Hearing tests are auditory checks used by doctors to assess and determine the hearing ability of young children. The type of test to use usually depends on the age of the child, for example, hearing tests for young children are different from hearing tests for newborn babies. Moreover, some hearing tests are also based on the level of understanding of the child (Dunlap, 2009). Different tests can be performed to evaluate the hearing ability of young children. The most common hearing tests for young children are pure tone audiometry and tympanometry tests.

In pure tone audiometry tests, the doctor uses a special kind of electrical machine that produces sounds at various levels and pitches. During the test, the child puts on special earphones and he or she is requested to respond in some way when the tone or sound produced by the electrical machine is heard through the earphone. According to Dunlap (2009), this method of testing hearing might be unproductive if the child does not cooperate effectively.

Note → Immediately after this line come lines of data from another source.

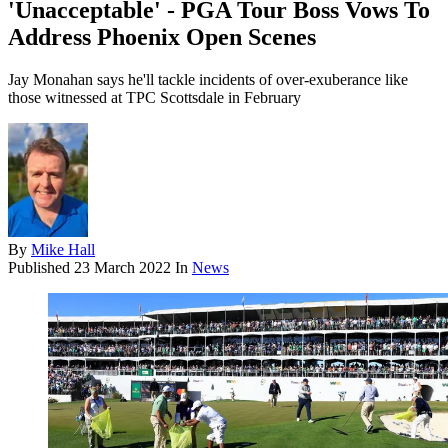
'Unacceptable' - PGA Tour Boss Vows To
Address Phoenix Open Scenes
Jay Monahan says he'll tackle incidents of over-exuberance like
those witnessed at TPC Scottsdale in February
By
Mike Hall
Published
23 March 2022
In
News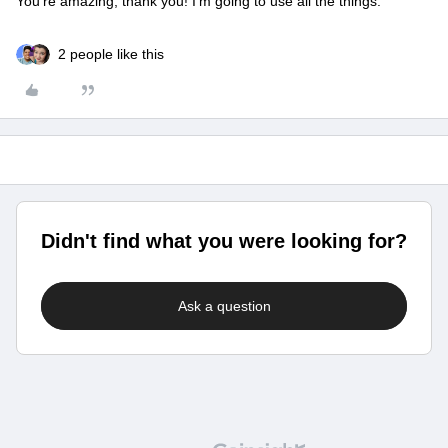
You’re amazing, thank you! I’m going to use all the things.
2 people like this
Didn't find what you were looking for?
Ask a question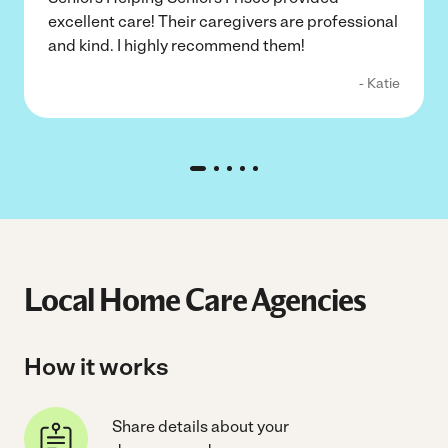
excellent care! Their caregivers are professional
and kind. I highly recommend them!
- Katie
Local Home Care Agencies
How it works
Share details about your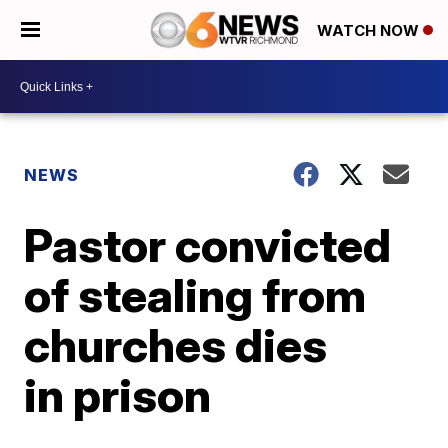
WATCH NOW
NEWS
Pastor convicted
of stealing from
churches dies
in prison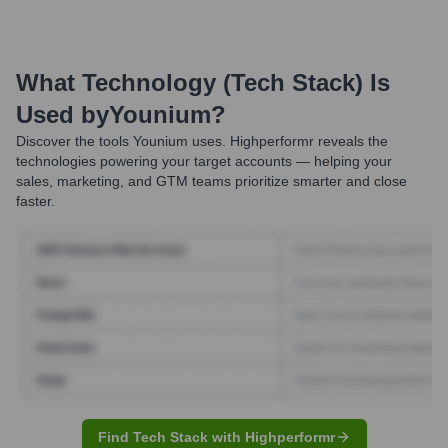
What Technology (Tech Stack) Is
Used by
Younium
?
Discover the tools
Younium
uses. Highperformr reveals the
technologies powering your target accounts — helping your
sales, marketing, and GTM teams prioritize smarter and close
faster.
Find Tech Stack with Highperformr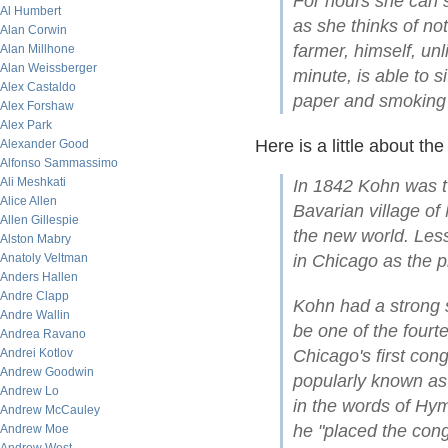
For hours she can s
Al Humbert
as she thinks of not
Alan Corwin
farmer, himself, u
Alan Millhone
Alan Weissberger
minute, is able to s
Alex Castaldo
paper and smoking 
Alex Forshaw
Alex Park
Here is a little about th
Alexander Good
Alfonso Sammassimo
Ali Meshkati
In 1842 Kohn was t
Alice Allen
Bavarian village of
Allen Gillespie
the new world. Less
Alston Mabry
Anatoly Veltman
in Chicago as the pr
Anders Hallen
Andre Clapp
Kohn had a strong 
Andre Wallin
be one of the four
Andrea Ravano
Andrei Kotlov
Chicago's first con
Andrew Goodwin
popularly known as
Andrew Lo
in the words of Hym
Andrew McCauley
he "placed the cong
Andrew Moe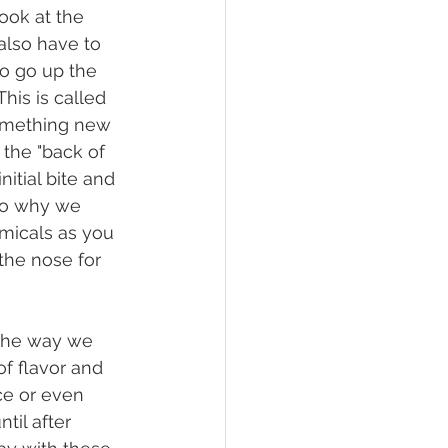
look at the 
 also have to 
o go up the 
his is called 
something new 
the "back of 
itial bite and 
nto why we 
micals as you 
the nose for 
f flavor and 
ice or even 
til after 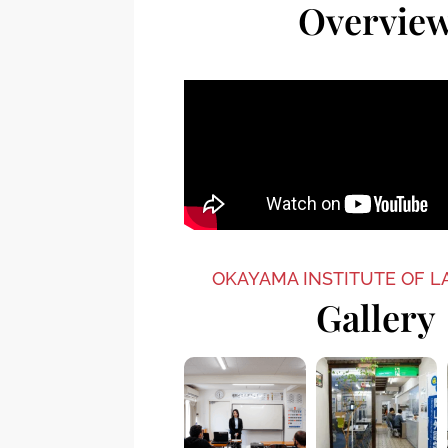
Overvie
OKAYAMA INSTITUTE OF 
Gallery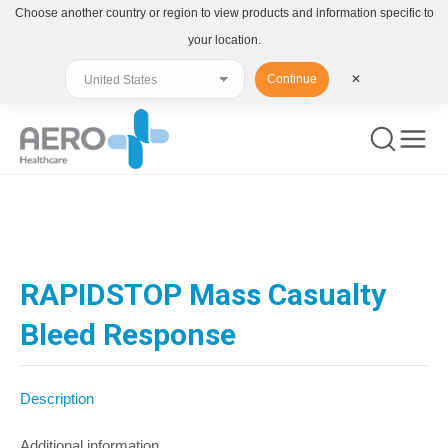
Choose another country or region to view products and information specific to
your location.
Continue
✕
You are here:
RAPIDSTOP Mass Casualty
Bleed Response
Description
Additional information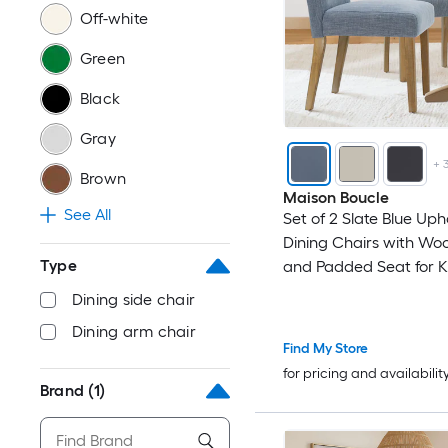
Off-white
Green
Black
Gray
+
Brown
Maison Boucle
See All
Set of 2 Slate Blue Uph
Dining Chairs with Wo
Type
and Padded Seat for K
Dining Room
Dining side chair
Dining arm chair
Find My Store
for pricing and availabilit
Brand
(1)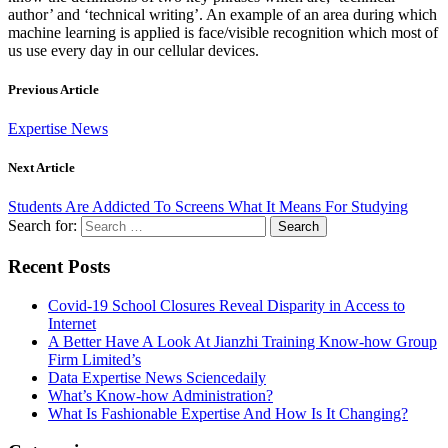
author’ and ‘technical writing’. An example of an area during which
machine learning is applied is face/visible recognition which most of
us use every day in our cellular devices.
Previous Article
Expertise News
Next Article
Students Are Addicted To Screens What It Means For Studying
Search for:
Recent Posts
Covid-19 School Closures Reveal Disparity in Access to
Internet
A Better Have A Look At Jianzhi Training Know-how Group
Firm Limited’s
Data Expertise News Sciencedaily
What’s Know-how Administration?
What Is Fashionable Expertise And How Is It Changing?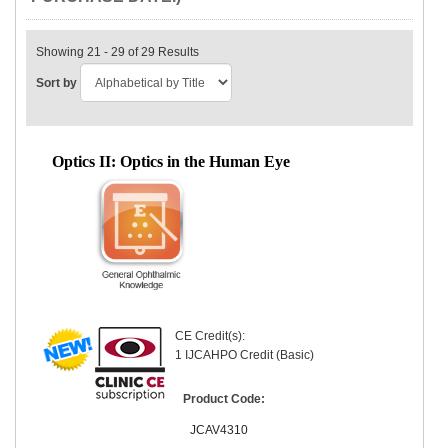
Showing 21 - 29 of 29 Results
Sort by
Optics II: Optics in the Human Eye
CE Credit(s):
1 IJCAHPO Credit (Basic)
Product Code:
JCAV4310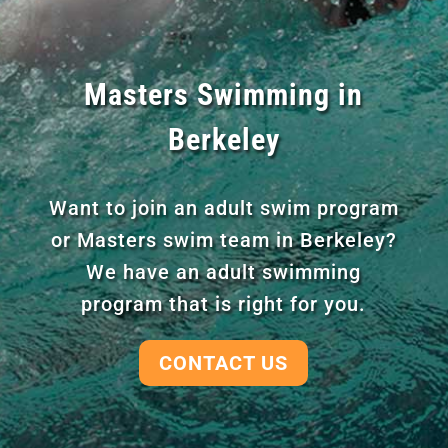
Masters Swimming in
Berkeley
Want to join an adult swim program
or Masters swim team in Berkeley?
We have an adult swimming
program that is right for you.
CONTACT US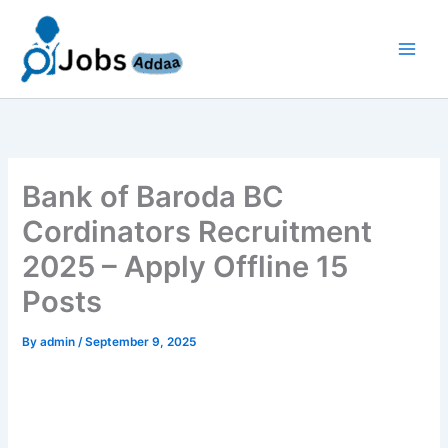
Skip
to
content
Bank of Baroda BC
Cordinators Recruitment
2025 – Apply Offline 15
Posts
By
admin
/
September 9, 2025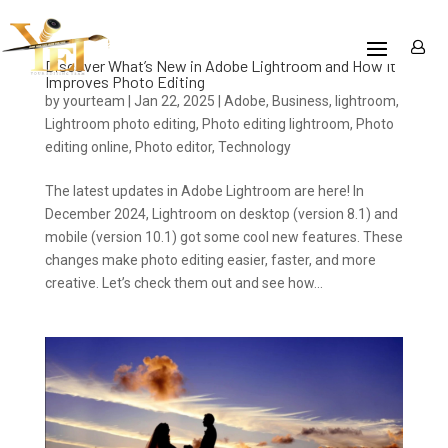
Discover What’s New in Adobe Lightroom and How It
Improves Photo Editing
by
yourteam
|
Jan 22, 2025
|
Adobe
,
Business
,
lightroom
,
Lightroom photo editing
,
Photo editing lightroom
,
Photo
editing online
,
Photo editor
,
Technology
The latest updates in Adobe Lightroom are here! In
December 2024, Lightroom on desktop (version 8.1) and
mobile (version 10.1) got some cool new features. These
changes make photo editing easier, faster, and more
creative. Let’s check them out and see how...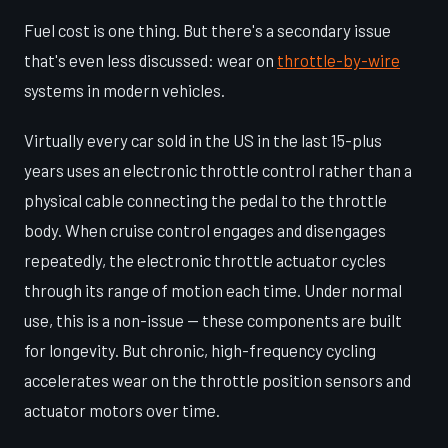
Fuel cost is one thing. But there's a secondary issue
that's even less discussed: wear on
throttle-by-wire
systems in modern vehicles.
Virtually every car sold in the US in the last 15-plus
years uses an electronic throttle control rather than a
physical cable connecting the pedal to the throttle
body. When cruise control engages and disengages
repeatedly, the electronic throttle actuator cycles
through its range of motion each time. Under normal
use, this is a non-issue — these components are built
for longevity. But chronic, high-frequency cycling
accelerates wear on the throttle position sensors and
actuator motors over time.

Tympanometry is a hearing test carried out by physicians to determine the functionality of the middle ear of a child. According to Gargiulo and Kilgo (2010), tympanometry tests do not tell whether or not the child hears or can sense sounds and pitches but assists in identifying changes in pressure in the middle ear. During a tympanometry test, the child should be still and should not be engaged in any activity such as talking or movements.

On the other hand, vision screening tests are carried out to evaluate the ability of the child to see clearly. Vision screening tests are performed to establish various eye problems such as strabismus, myopia, hypermetropia and reduced vision. The red reflex test is performed to verify if the child suffers from cataracts or retinoblastoma, eye alignment tests are conducted to check for strabismus whereas unilateral cover tests are conducted to find out the ability of the child to follow an object with one eye closed.